- Tasks and exercises:
a) Output the part of the passage on preferential attachment starting at "Create a new" and ending at "the smallWorldGraph class.", copied word for word.
b) In the passage on preferential attachment, what should the probability be of picking a vertex z in Z to connect v to?

══ Supplied passage ══

The change we make to the rewiring step is that instead of picking z uniformly at random, it is picked in a manner that is proportional to the degrees. In other words, the higher the degree of a non-neighbor of v, the more likely it is to be picked as a vertex to connect v to. This scheme is called preferential attachment, the idea being that a vertex is more likely to connect to "popular" vertices. Here is the idea in more detail. Suppose we are considering edge {v, w} and have decided to rewire this edge. Let Z be the set of all non-neighbors of v (including w). Let D be the sum of the degrees of all vertices in Z. Then the probability of picking a vertex z in Z to connect v to should be degree(z)/D. For example, suppose that Z = {a, b, c} and the degrees of a, b, and c are 5, 3, and 7 respectively. Then the probability of picking a, b, and c should be 5/15, 3/15, and 7/15 respectively.

Create a new class called prefAttachGraph that is very similar to the smallWorldGraph class from Project 1, except that it implements the preferential attachment scheme described above, in the rewiring step. Then implement a program called experiment2.java that determines if the graphs generated by the prefAttachGraph class satisfy all three properties: (i) high clustering coefficient, (ii) small average path length, and (iii) power-law distribution. To verify the first two properties mentioned above, perform the experiments you performed for Project 1. To verify the third property, repeat Experiment 1, but with the prefAttachGraph class, rather than the smallWorldGraph class.

═══
══ Dataset ══

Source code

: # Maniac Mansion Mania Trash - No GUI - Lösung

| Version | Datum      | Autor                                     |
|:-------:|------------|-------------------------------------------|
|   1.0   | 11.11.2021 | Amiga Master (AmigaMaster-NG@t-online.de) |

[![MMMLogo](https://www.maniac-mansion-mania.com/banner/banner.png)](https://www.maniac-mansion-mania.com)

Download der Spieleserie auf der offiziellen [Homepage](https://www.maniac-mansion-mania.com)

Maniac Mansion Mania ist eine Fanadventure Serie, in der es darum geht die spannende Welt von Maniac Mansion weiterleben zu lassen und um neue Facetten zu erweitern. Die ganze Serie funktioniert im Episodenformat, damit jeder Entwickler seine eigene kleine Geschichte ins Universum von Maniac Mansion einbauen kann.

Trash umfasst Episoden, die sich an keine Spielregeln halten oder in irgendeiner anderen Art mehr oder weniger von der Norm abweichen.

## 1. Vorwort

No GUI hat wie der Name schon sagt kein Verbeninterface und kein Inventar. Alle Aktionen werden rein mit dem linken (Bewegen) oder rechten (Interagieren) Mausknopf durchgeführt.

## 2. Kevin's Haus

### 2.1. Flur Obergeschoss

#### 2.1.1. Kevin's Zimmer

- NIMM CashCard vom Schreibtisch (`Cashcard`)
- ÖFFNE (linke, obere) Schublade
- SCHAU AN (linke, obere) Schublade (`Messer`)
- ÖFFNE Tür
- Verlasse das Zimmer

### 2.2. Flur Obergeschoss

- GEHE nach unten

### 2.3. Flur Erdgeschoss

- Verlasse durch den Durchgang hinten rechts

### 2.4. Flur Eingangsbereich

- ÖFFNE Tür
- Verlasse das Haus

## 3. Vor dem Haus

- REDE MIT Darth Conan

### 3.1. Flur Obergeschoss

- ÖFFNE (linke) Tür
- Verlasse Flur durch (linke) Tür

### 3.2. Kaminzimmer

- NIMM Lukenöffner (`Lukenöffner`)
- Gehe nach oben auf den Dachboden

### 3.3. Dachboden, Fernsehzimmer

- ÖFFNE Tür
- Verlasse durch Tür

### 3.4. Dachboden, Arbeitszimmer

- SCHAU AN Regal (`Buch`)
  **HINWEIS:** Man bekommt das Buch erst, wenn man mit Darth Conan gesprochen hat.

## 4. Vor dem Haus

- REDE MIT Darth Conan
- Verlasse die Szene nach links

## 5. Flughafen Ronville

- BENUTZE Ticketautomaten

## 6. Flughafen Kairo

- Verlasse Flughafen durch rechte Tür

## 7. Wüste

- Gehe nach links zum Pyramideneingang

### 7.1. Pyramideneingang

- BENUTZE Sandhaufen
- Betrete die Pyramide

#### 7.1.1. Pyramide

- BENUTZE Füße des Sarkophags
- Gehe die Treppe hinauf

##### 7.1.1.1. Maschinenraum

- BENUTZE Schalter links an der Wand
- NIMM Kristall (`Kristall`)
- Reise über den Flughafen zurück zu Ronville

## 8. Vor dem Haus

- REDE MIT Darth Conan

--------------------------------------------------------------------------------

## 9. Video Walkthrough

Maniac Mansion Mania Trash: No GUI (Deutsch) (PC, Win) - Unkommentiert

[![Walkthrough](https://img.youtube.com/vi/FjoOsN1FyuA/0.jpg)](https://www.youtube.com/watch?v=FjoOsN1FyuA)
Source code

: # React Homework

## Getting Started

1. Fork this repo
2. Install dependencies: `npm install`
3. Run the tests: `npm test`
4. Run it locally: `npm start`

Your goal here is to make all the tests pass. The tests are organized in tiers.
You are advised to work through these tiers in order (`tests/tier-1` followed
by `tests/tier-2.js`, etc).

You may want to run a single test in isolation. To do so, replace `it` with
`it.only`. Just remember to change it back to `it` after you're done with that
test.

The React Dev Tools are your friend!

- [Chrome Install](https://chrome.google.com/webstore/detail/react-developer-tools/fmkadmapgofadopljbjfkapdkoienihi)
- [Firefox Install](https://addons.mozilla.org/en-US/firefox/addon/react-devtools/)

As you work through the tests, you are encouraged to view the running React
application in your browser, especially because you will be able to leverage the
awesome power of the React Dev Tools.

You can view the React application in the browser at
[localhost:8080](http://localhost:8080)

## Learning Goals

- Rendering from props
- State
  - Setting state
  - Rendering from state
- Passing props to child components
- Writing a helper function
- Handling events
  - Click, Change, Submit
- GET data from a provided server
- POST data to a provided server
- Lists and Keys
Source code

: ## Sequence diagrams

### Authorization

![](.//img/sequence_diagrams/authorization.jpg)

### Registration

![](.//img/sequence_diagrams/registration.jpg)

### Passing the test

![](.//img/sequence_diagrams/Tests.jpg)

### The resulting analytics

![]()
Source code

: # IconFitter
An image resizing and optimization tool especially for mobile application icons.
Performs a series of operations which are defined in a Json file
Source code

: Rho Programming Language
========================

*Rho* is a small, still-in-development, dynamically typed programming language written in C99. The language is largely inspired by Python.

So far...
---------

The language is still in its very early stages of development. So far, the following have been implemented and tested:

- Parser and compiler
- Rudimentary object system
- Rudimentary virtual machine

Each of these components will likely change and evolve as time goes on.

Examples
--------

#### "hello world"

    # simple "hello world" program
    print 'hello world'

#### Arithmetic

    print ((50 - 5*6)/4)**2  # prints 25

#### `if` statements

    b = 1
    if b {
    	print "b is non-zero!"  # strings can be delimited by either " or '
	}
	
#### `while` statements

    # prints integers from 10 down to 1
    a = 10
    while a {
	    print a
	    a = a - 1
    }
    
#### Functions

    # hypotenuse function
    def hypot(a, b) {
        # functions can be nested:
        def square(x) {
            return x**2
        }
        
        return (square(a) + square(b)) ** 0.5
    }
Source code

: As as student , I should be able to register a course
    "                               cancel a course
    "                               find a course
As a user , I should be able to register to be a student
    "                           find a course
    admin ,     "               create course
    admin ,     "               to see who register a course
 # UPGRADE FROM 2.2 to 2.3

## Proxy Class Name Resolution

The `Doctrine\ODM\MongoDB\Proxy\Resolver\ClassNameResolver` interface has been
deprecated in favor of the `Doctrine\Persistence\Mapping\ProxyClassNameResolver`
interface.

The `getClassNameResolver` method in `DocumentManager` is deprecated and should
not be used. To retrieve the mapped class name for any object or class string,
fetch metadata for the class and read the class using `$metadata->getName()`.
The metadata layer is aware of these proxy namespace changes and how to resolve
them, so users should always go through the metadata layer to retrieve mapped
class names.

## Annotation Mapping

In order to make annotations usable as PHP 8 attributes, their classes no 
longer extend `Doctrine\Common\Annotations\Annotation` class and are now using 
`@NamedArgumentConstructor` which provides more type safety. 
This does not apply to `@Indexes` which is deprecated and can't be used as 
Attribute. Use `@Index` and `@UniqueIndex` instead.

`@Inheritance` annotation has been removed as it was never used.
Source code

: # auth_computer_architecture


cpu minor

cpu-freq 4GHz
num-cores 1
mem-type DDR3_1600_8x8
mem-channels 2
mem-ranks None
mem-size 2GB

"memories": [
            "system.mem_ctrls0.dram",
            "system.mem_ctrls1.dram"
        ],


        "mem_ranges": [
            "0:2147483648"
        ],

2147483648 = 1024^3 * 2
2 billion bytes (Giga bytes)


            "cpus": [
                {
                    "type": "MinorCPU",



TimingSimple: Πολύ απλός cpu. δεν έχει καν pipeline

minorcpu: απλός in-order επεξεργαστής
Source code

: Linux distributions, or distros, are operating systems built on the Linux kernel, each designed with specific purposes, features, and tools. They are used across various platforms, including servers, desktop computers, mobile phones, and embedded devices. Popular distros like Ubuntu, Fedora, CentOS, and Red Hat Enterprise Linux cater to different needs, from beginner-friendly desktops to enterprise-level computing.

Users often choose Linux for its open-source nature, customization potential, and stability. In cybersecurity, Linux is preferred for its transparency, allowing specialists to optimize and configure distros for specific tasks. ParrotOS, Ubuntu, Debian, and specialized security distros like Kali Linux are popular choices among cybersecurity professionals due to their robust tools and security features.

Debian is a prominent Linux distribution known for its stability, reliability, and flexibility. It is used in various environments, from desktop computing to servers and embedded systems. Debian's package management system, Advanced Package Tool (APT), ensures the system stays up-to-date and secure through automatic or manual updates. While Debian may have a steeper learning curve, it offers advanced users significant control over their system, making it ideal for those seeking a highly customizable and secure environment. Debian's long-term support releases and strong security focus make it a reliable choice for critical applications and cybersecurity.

═══

- Per-task outputs:
a)
Create a new class called prefAttachGraph that is very similar to the smallWorldGraph class from Project 1, except that it implements the preferential attachment scheme described above, in the rewiring step. Then implement a program called experiment2.java that determines if the graphs generated by the prefAttachGraph class satisfy all three properties: (i) high clustering coefficient, (ii) small average path length, and (iii) power-law distribution. To verify the first two properties mentioned above, perform the experiments you performed for Project 1. To verify the third property, repeat Experiment 1, but with the prefAttachGraph class, rather than the smallWorldGraph class.

b) It should be degree(z)/D, where D is the sum of the degrees of all vertices in Z.